──────── Source data
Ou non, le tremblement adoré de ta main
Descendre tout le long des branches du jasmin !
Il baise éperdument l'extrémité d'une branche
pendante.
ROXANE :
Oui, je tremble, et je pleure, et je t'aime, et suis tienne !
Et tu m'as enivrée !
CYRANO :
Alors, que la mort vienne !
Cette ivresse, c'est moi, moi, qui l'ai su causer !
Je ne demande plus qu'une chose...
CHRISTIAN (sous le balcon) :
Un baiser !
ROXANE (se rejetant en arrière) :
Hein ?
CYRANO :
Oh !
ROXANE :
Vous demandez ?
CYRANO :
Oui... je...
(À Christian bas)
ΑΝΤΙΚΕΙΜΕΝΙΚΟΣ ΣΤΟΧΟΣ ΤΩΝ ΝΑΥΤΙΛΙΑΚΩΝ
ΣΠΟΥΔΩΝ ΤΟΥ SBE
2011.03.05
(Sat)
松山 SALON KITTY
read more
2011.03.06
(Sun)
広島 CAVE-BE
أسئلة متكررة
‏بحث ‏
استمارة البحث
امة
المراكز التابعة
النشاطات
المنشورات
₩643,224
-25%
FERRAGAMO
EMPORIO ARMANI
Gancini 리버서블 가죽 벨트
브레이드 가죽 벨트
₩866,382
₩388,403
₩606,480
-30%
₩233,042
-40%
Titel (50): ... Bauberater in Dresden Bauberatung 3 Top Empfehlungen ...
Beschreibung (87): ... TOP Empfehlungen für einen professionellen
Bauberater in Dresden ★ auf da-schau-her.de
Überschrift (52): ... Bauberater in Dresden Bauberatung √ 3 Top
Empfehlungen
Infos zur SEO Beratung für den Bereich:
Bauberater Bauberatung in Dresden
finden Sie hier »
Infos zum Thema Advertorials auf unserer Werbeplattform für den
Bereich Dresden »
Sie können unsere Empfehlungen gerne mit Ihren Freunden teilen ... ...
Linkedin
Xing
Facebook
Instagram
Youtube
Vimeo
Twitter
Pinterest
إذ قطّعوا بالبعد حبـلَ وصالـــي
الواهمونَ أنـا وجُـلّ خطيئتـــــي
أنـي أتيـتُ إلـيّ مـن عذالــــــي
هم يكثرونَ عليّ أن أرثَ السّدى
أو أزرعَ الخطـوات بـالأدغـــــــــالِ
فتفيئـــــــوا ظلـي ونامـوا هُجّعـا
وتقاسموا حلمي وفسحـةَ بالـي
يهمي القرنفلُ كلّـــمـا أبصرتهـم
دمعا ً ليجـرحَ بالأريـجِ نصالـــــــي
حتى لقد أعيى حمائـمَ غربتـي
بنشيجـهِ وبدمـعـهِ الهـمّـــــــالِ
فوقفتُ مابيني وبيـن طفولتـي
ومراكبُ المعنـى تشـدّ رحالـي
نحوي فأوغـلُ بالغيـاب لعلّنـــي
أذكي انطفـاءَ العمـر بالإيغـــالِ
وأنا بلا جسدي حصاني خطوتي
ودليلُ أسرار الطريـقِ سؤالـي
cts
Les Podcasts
────────────────
**Task instructions**
Print every line of the data above word for word, with no changes.

**Answer**
Ou non, le tremblement adoré de ta main
Descendre tout le long des branches du jasmin !
Il baise éperdument l'extrémité d'une branche
pendante.
ROXANE :
Oui, je tremble, et je pleure, et je t'aime, et suis tienne !
Et tu m'as enivrée !
CYRANO :
Alors, que la mort vienne !
Cette ivresse, c'est moi, moi, qui l'ai su causer !
Je ne demande plus qu'une chose...
CHRISTIAN (sous le balcon) :
Un baiser !
ROXANE (se rejetant en arrière) :
Hein ?
CYRANO :
Oh !
ROXANE :
Vous demandez ?
CYRANO :
Oui... je...
(À Christian bas)
ΑΝΤΙΚΕΙΜΕΝΙΚΟΣ ΣΤΟΧΟΣ ΤΩΝ ΝΑΥΤΙΛΙΑΚΩΝ
ΣΠΟΥΔΩΝ ΤΟΥ SBE
2011.03.05
(Sat)
松山 SALON KITTY
read more
2011.03.06
(Sun)
広島 CAVE-BE
أسئلة متكررة
‏بحث ‏
استمارة البحث
امة
المراكز التابعة
النشاطات
المنشورات
₩643,224
-25%
FERRAGAMO
EMPORIO ARMANI
Gancini 리버서블 가죽 벨트
브레이드 가죽 벨트
₩866,382
₩388,403
₩606,480
-30%
₩233,042
-40%
Titel (50): ... Bauberater in Dresden Bauberatung 3 Top Empfehlungen ...
Beschreibung (87): ... TOP Empfehlungen für einen professionellen
Bauberater in Dresden ★ auf da-schau-her.de
Überschrift (52): ... Bauberater in Dresden Bauberatung √ 3 Top
Empfehlungen
Infos zur SEO Beratung für den Bereich:
Bauberater Bauberatung in Dresden
finden Sie hier »
Infos zum Thema Advertorials auf unserer Werbeplattform für den
Bereich Dresden »
Sie können unsere Empfehlungen gerne mit Ihren Freunden teilen ... ...
Linkedin
Xing
Facebook
Instagram
Youtube
Vimeo
Twitter
Pinterest
إذ قطّعوا بالبعد حبـلَ وصالـــي
الواهمونَ أنـا وجُـلّ خطيئتـــــي
أنـي أتيـتُ إلـيّ مـن عذالــــــي
هم يكثرونَ عليّ أن أرثَ السّدى
أو أزرعَ الخطـوات بـالأدغـــــــــالِ
فتفيئـــــــوا ظلـي ونامـوا هُجّعـا
وتقاسموا حلمي وفسحـةَ بالـي
يهمي القرنفلُ كلّـــمـا أبصرتهـم
دمعا ً ليجـرحَ بالأريـجِ نصالـــــــي
حتى لقد أعيى حمائـمَ غربتـي
بنشيجـهِ وبدمـعـهِ الهـمّـــــــالِ
فوقفتُ مابيني وبيـن طفولتـي
ومراكبُ المعنـى تشـدّ رحالـي
نحوي فأوغـلُ بالغيـاب لعلّنـــي
أذكي انطفـاءَ العمـر بالإيغـــالِ
وأنا بلا جسدي حصاني خطوتي
ودليلُ أسرار الطريـقِ سؤالـي
cts
Les Podcasts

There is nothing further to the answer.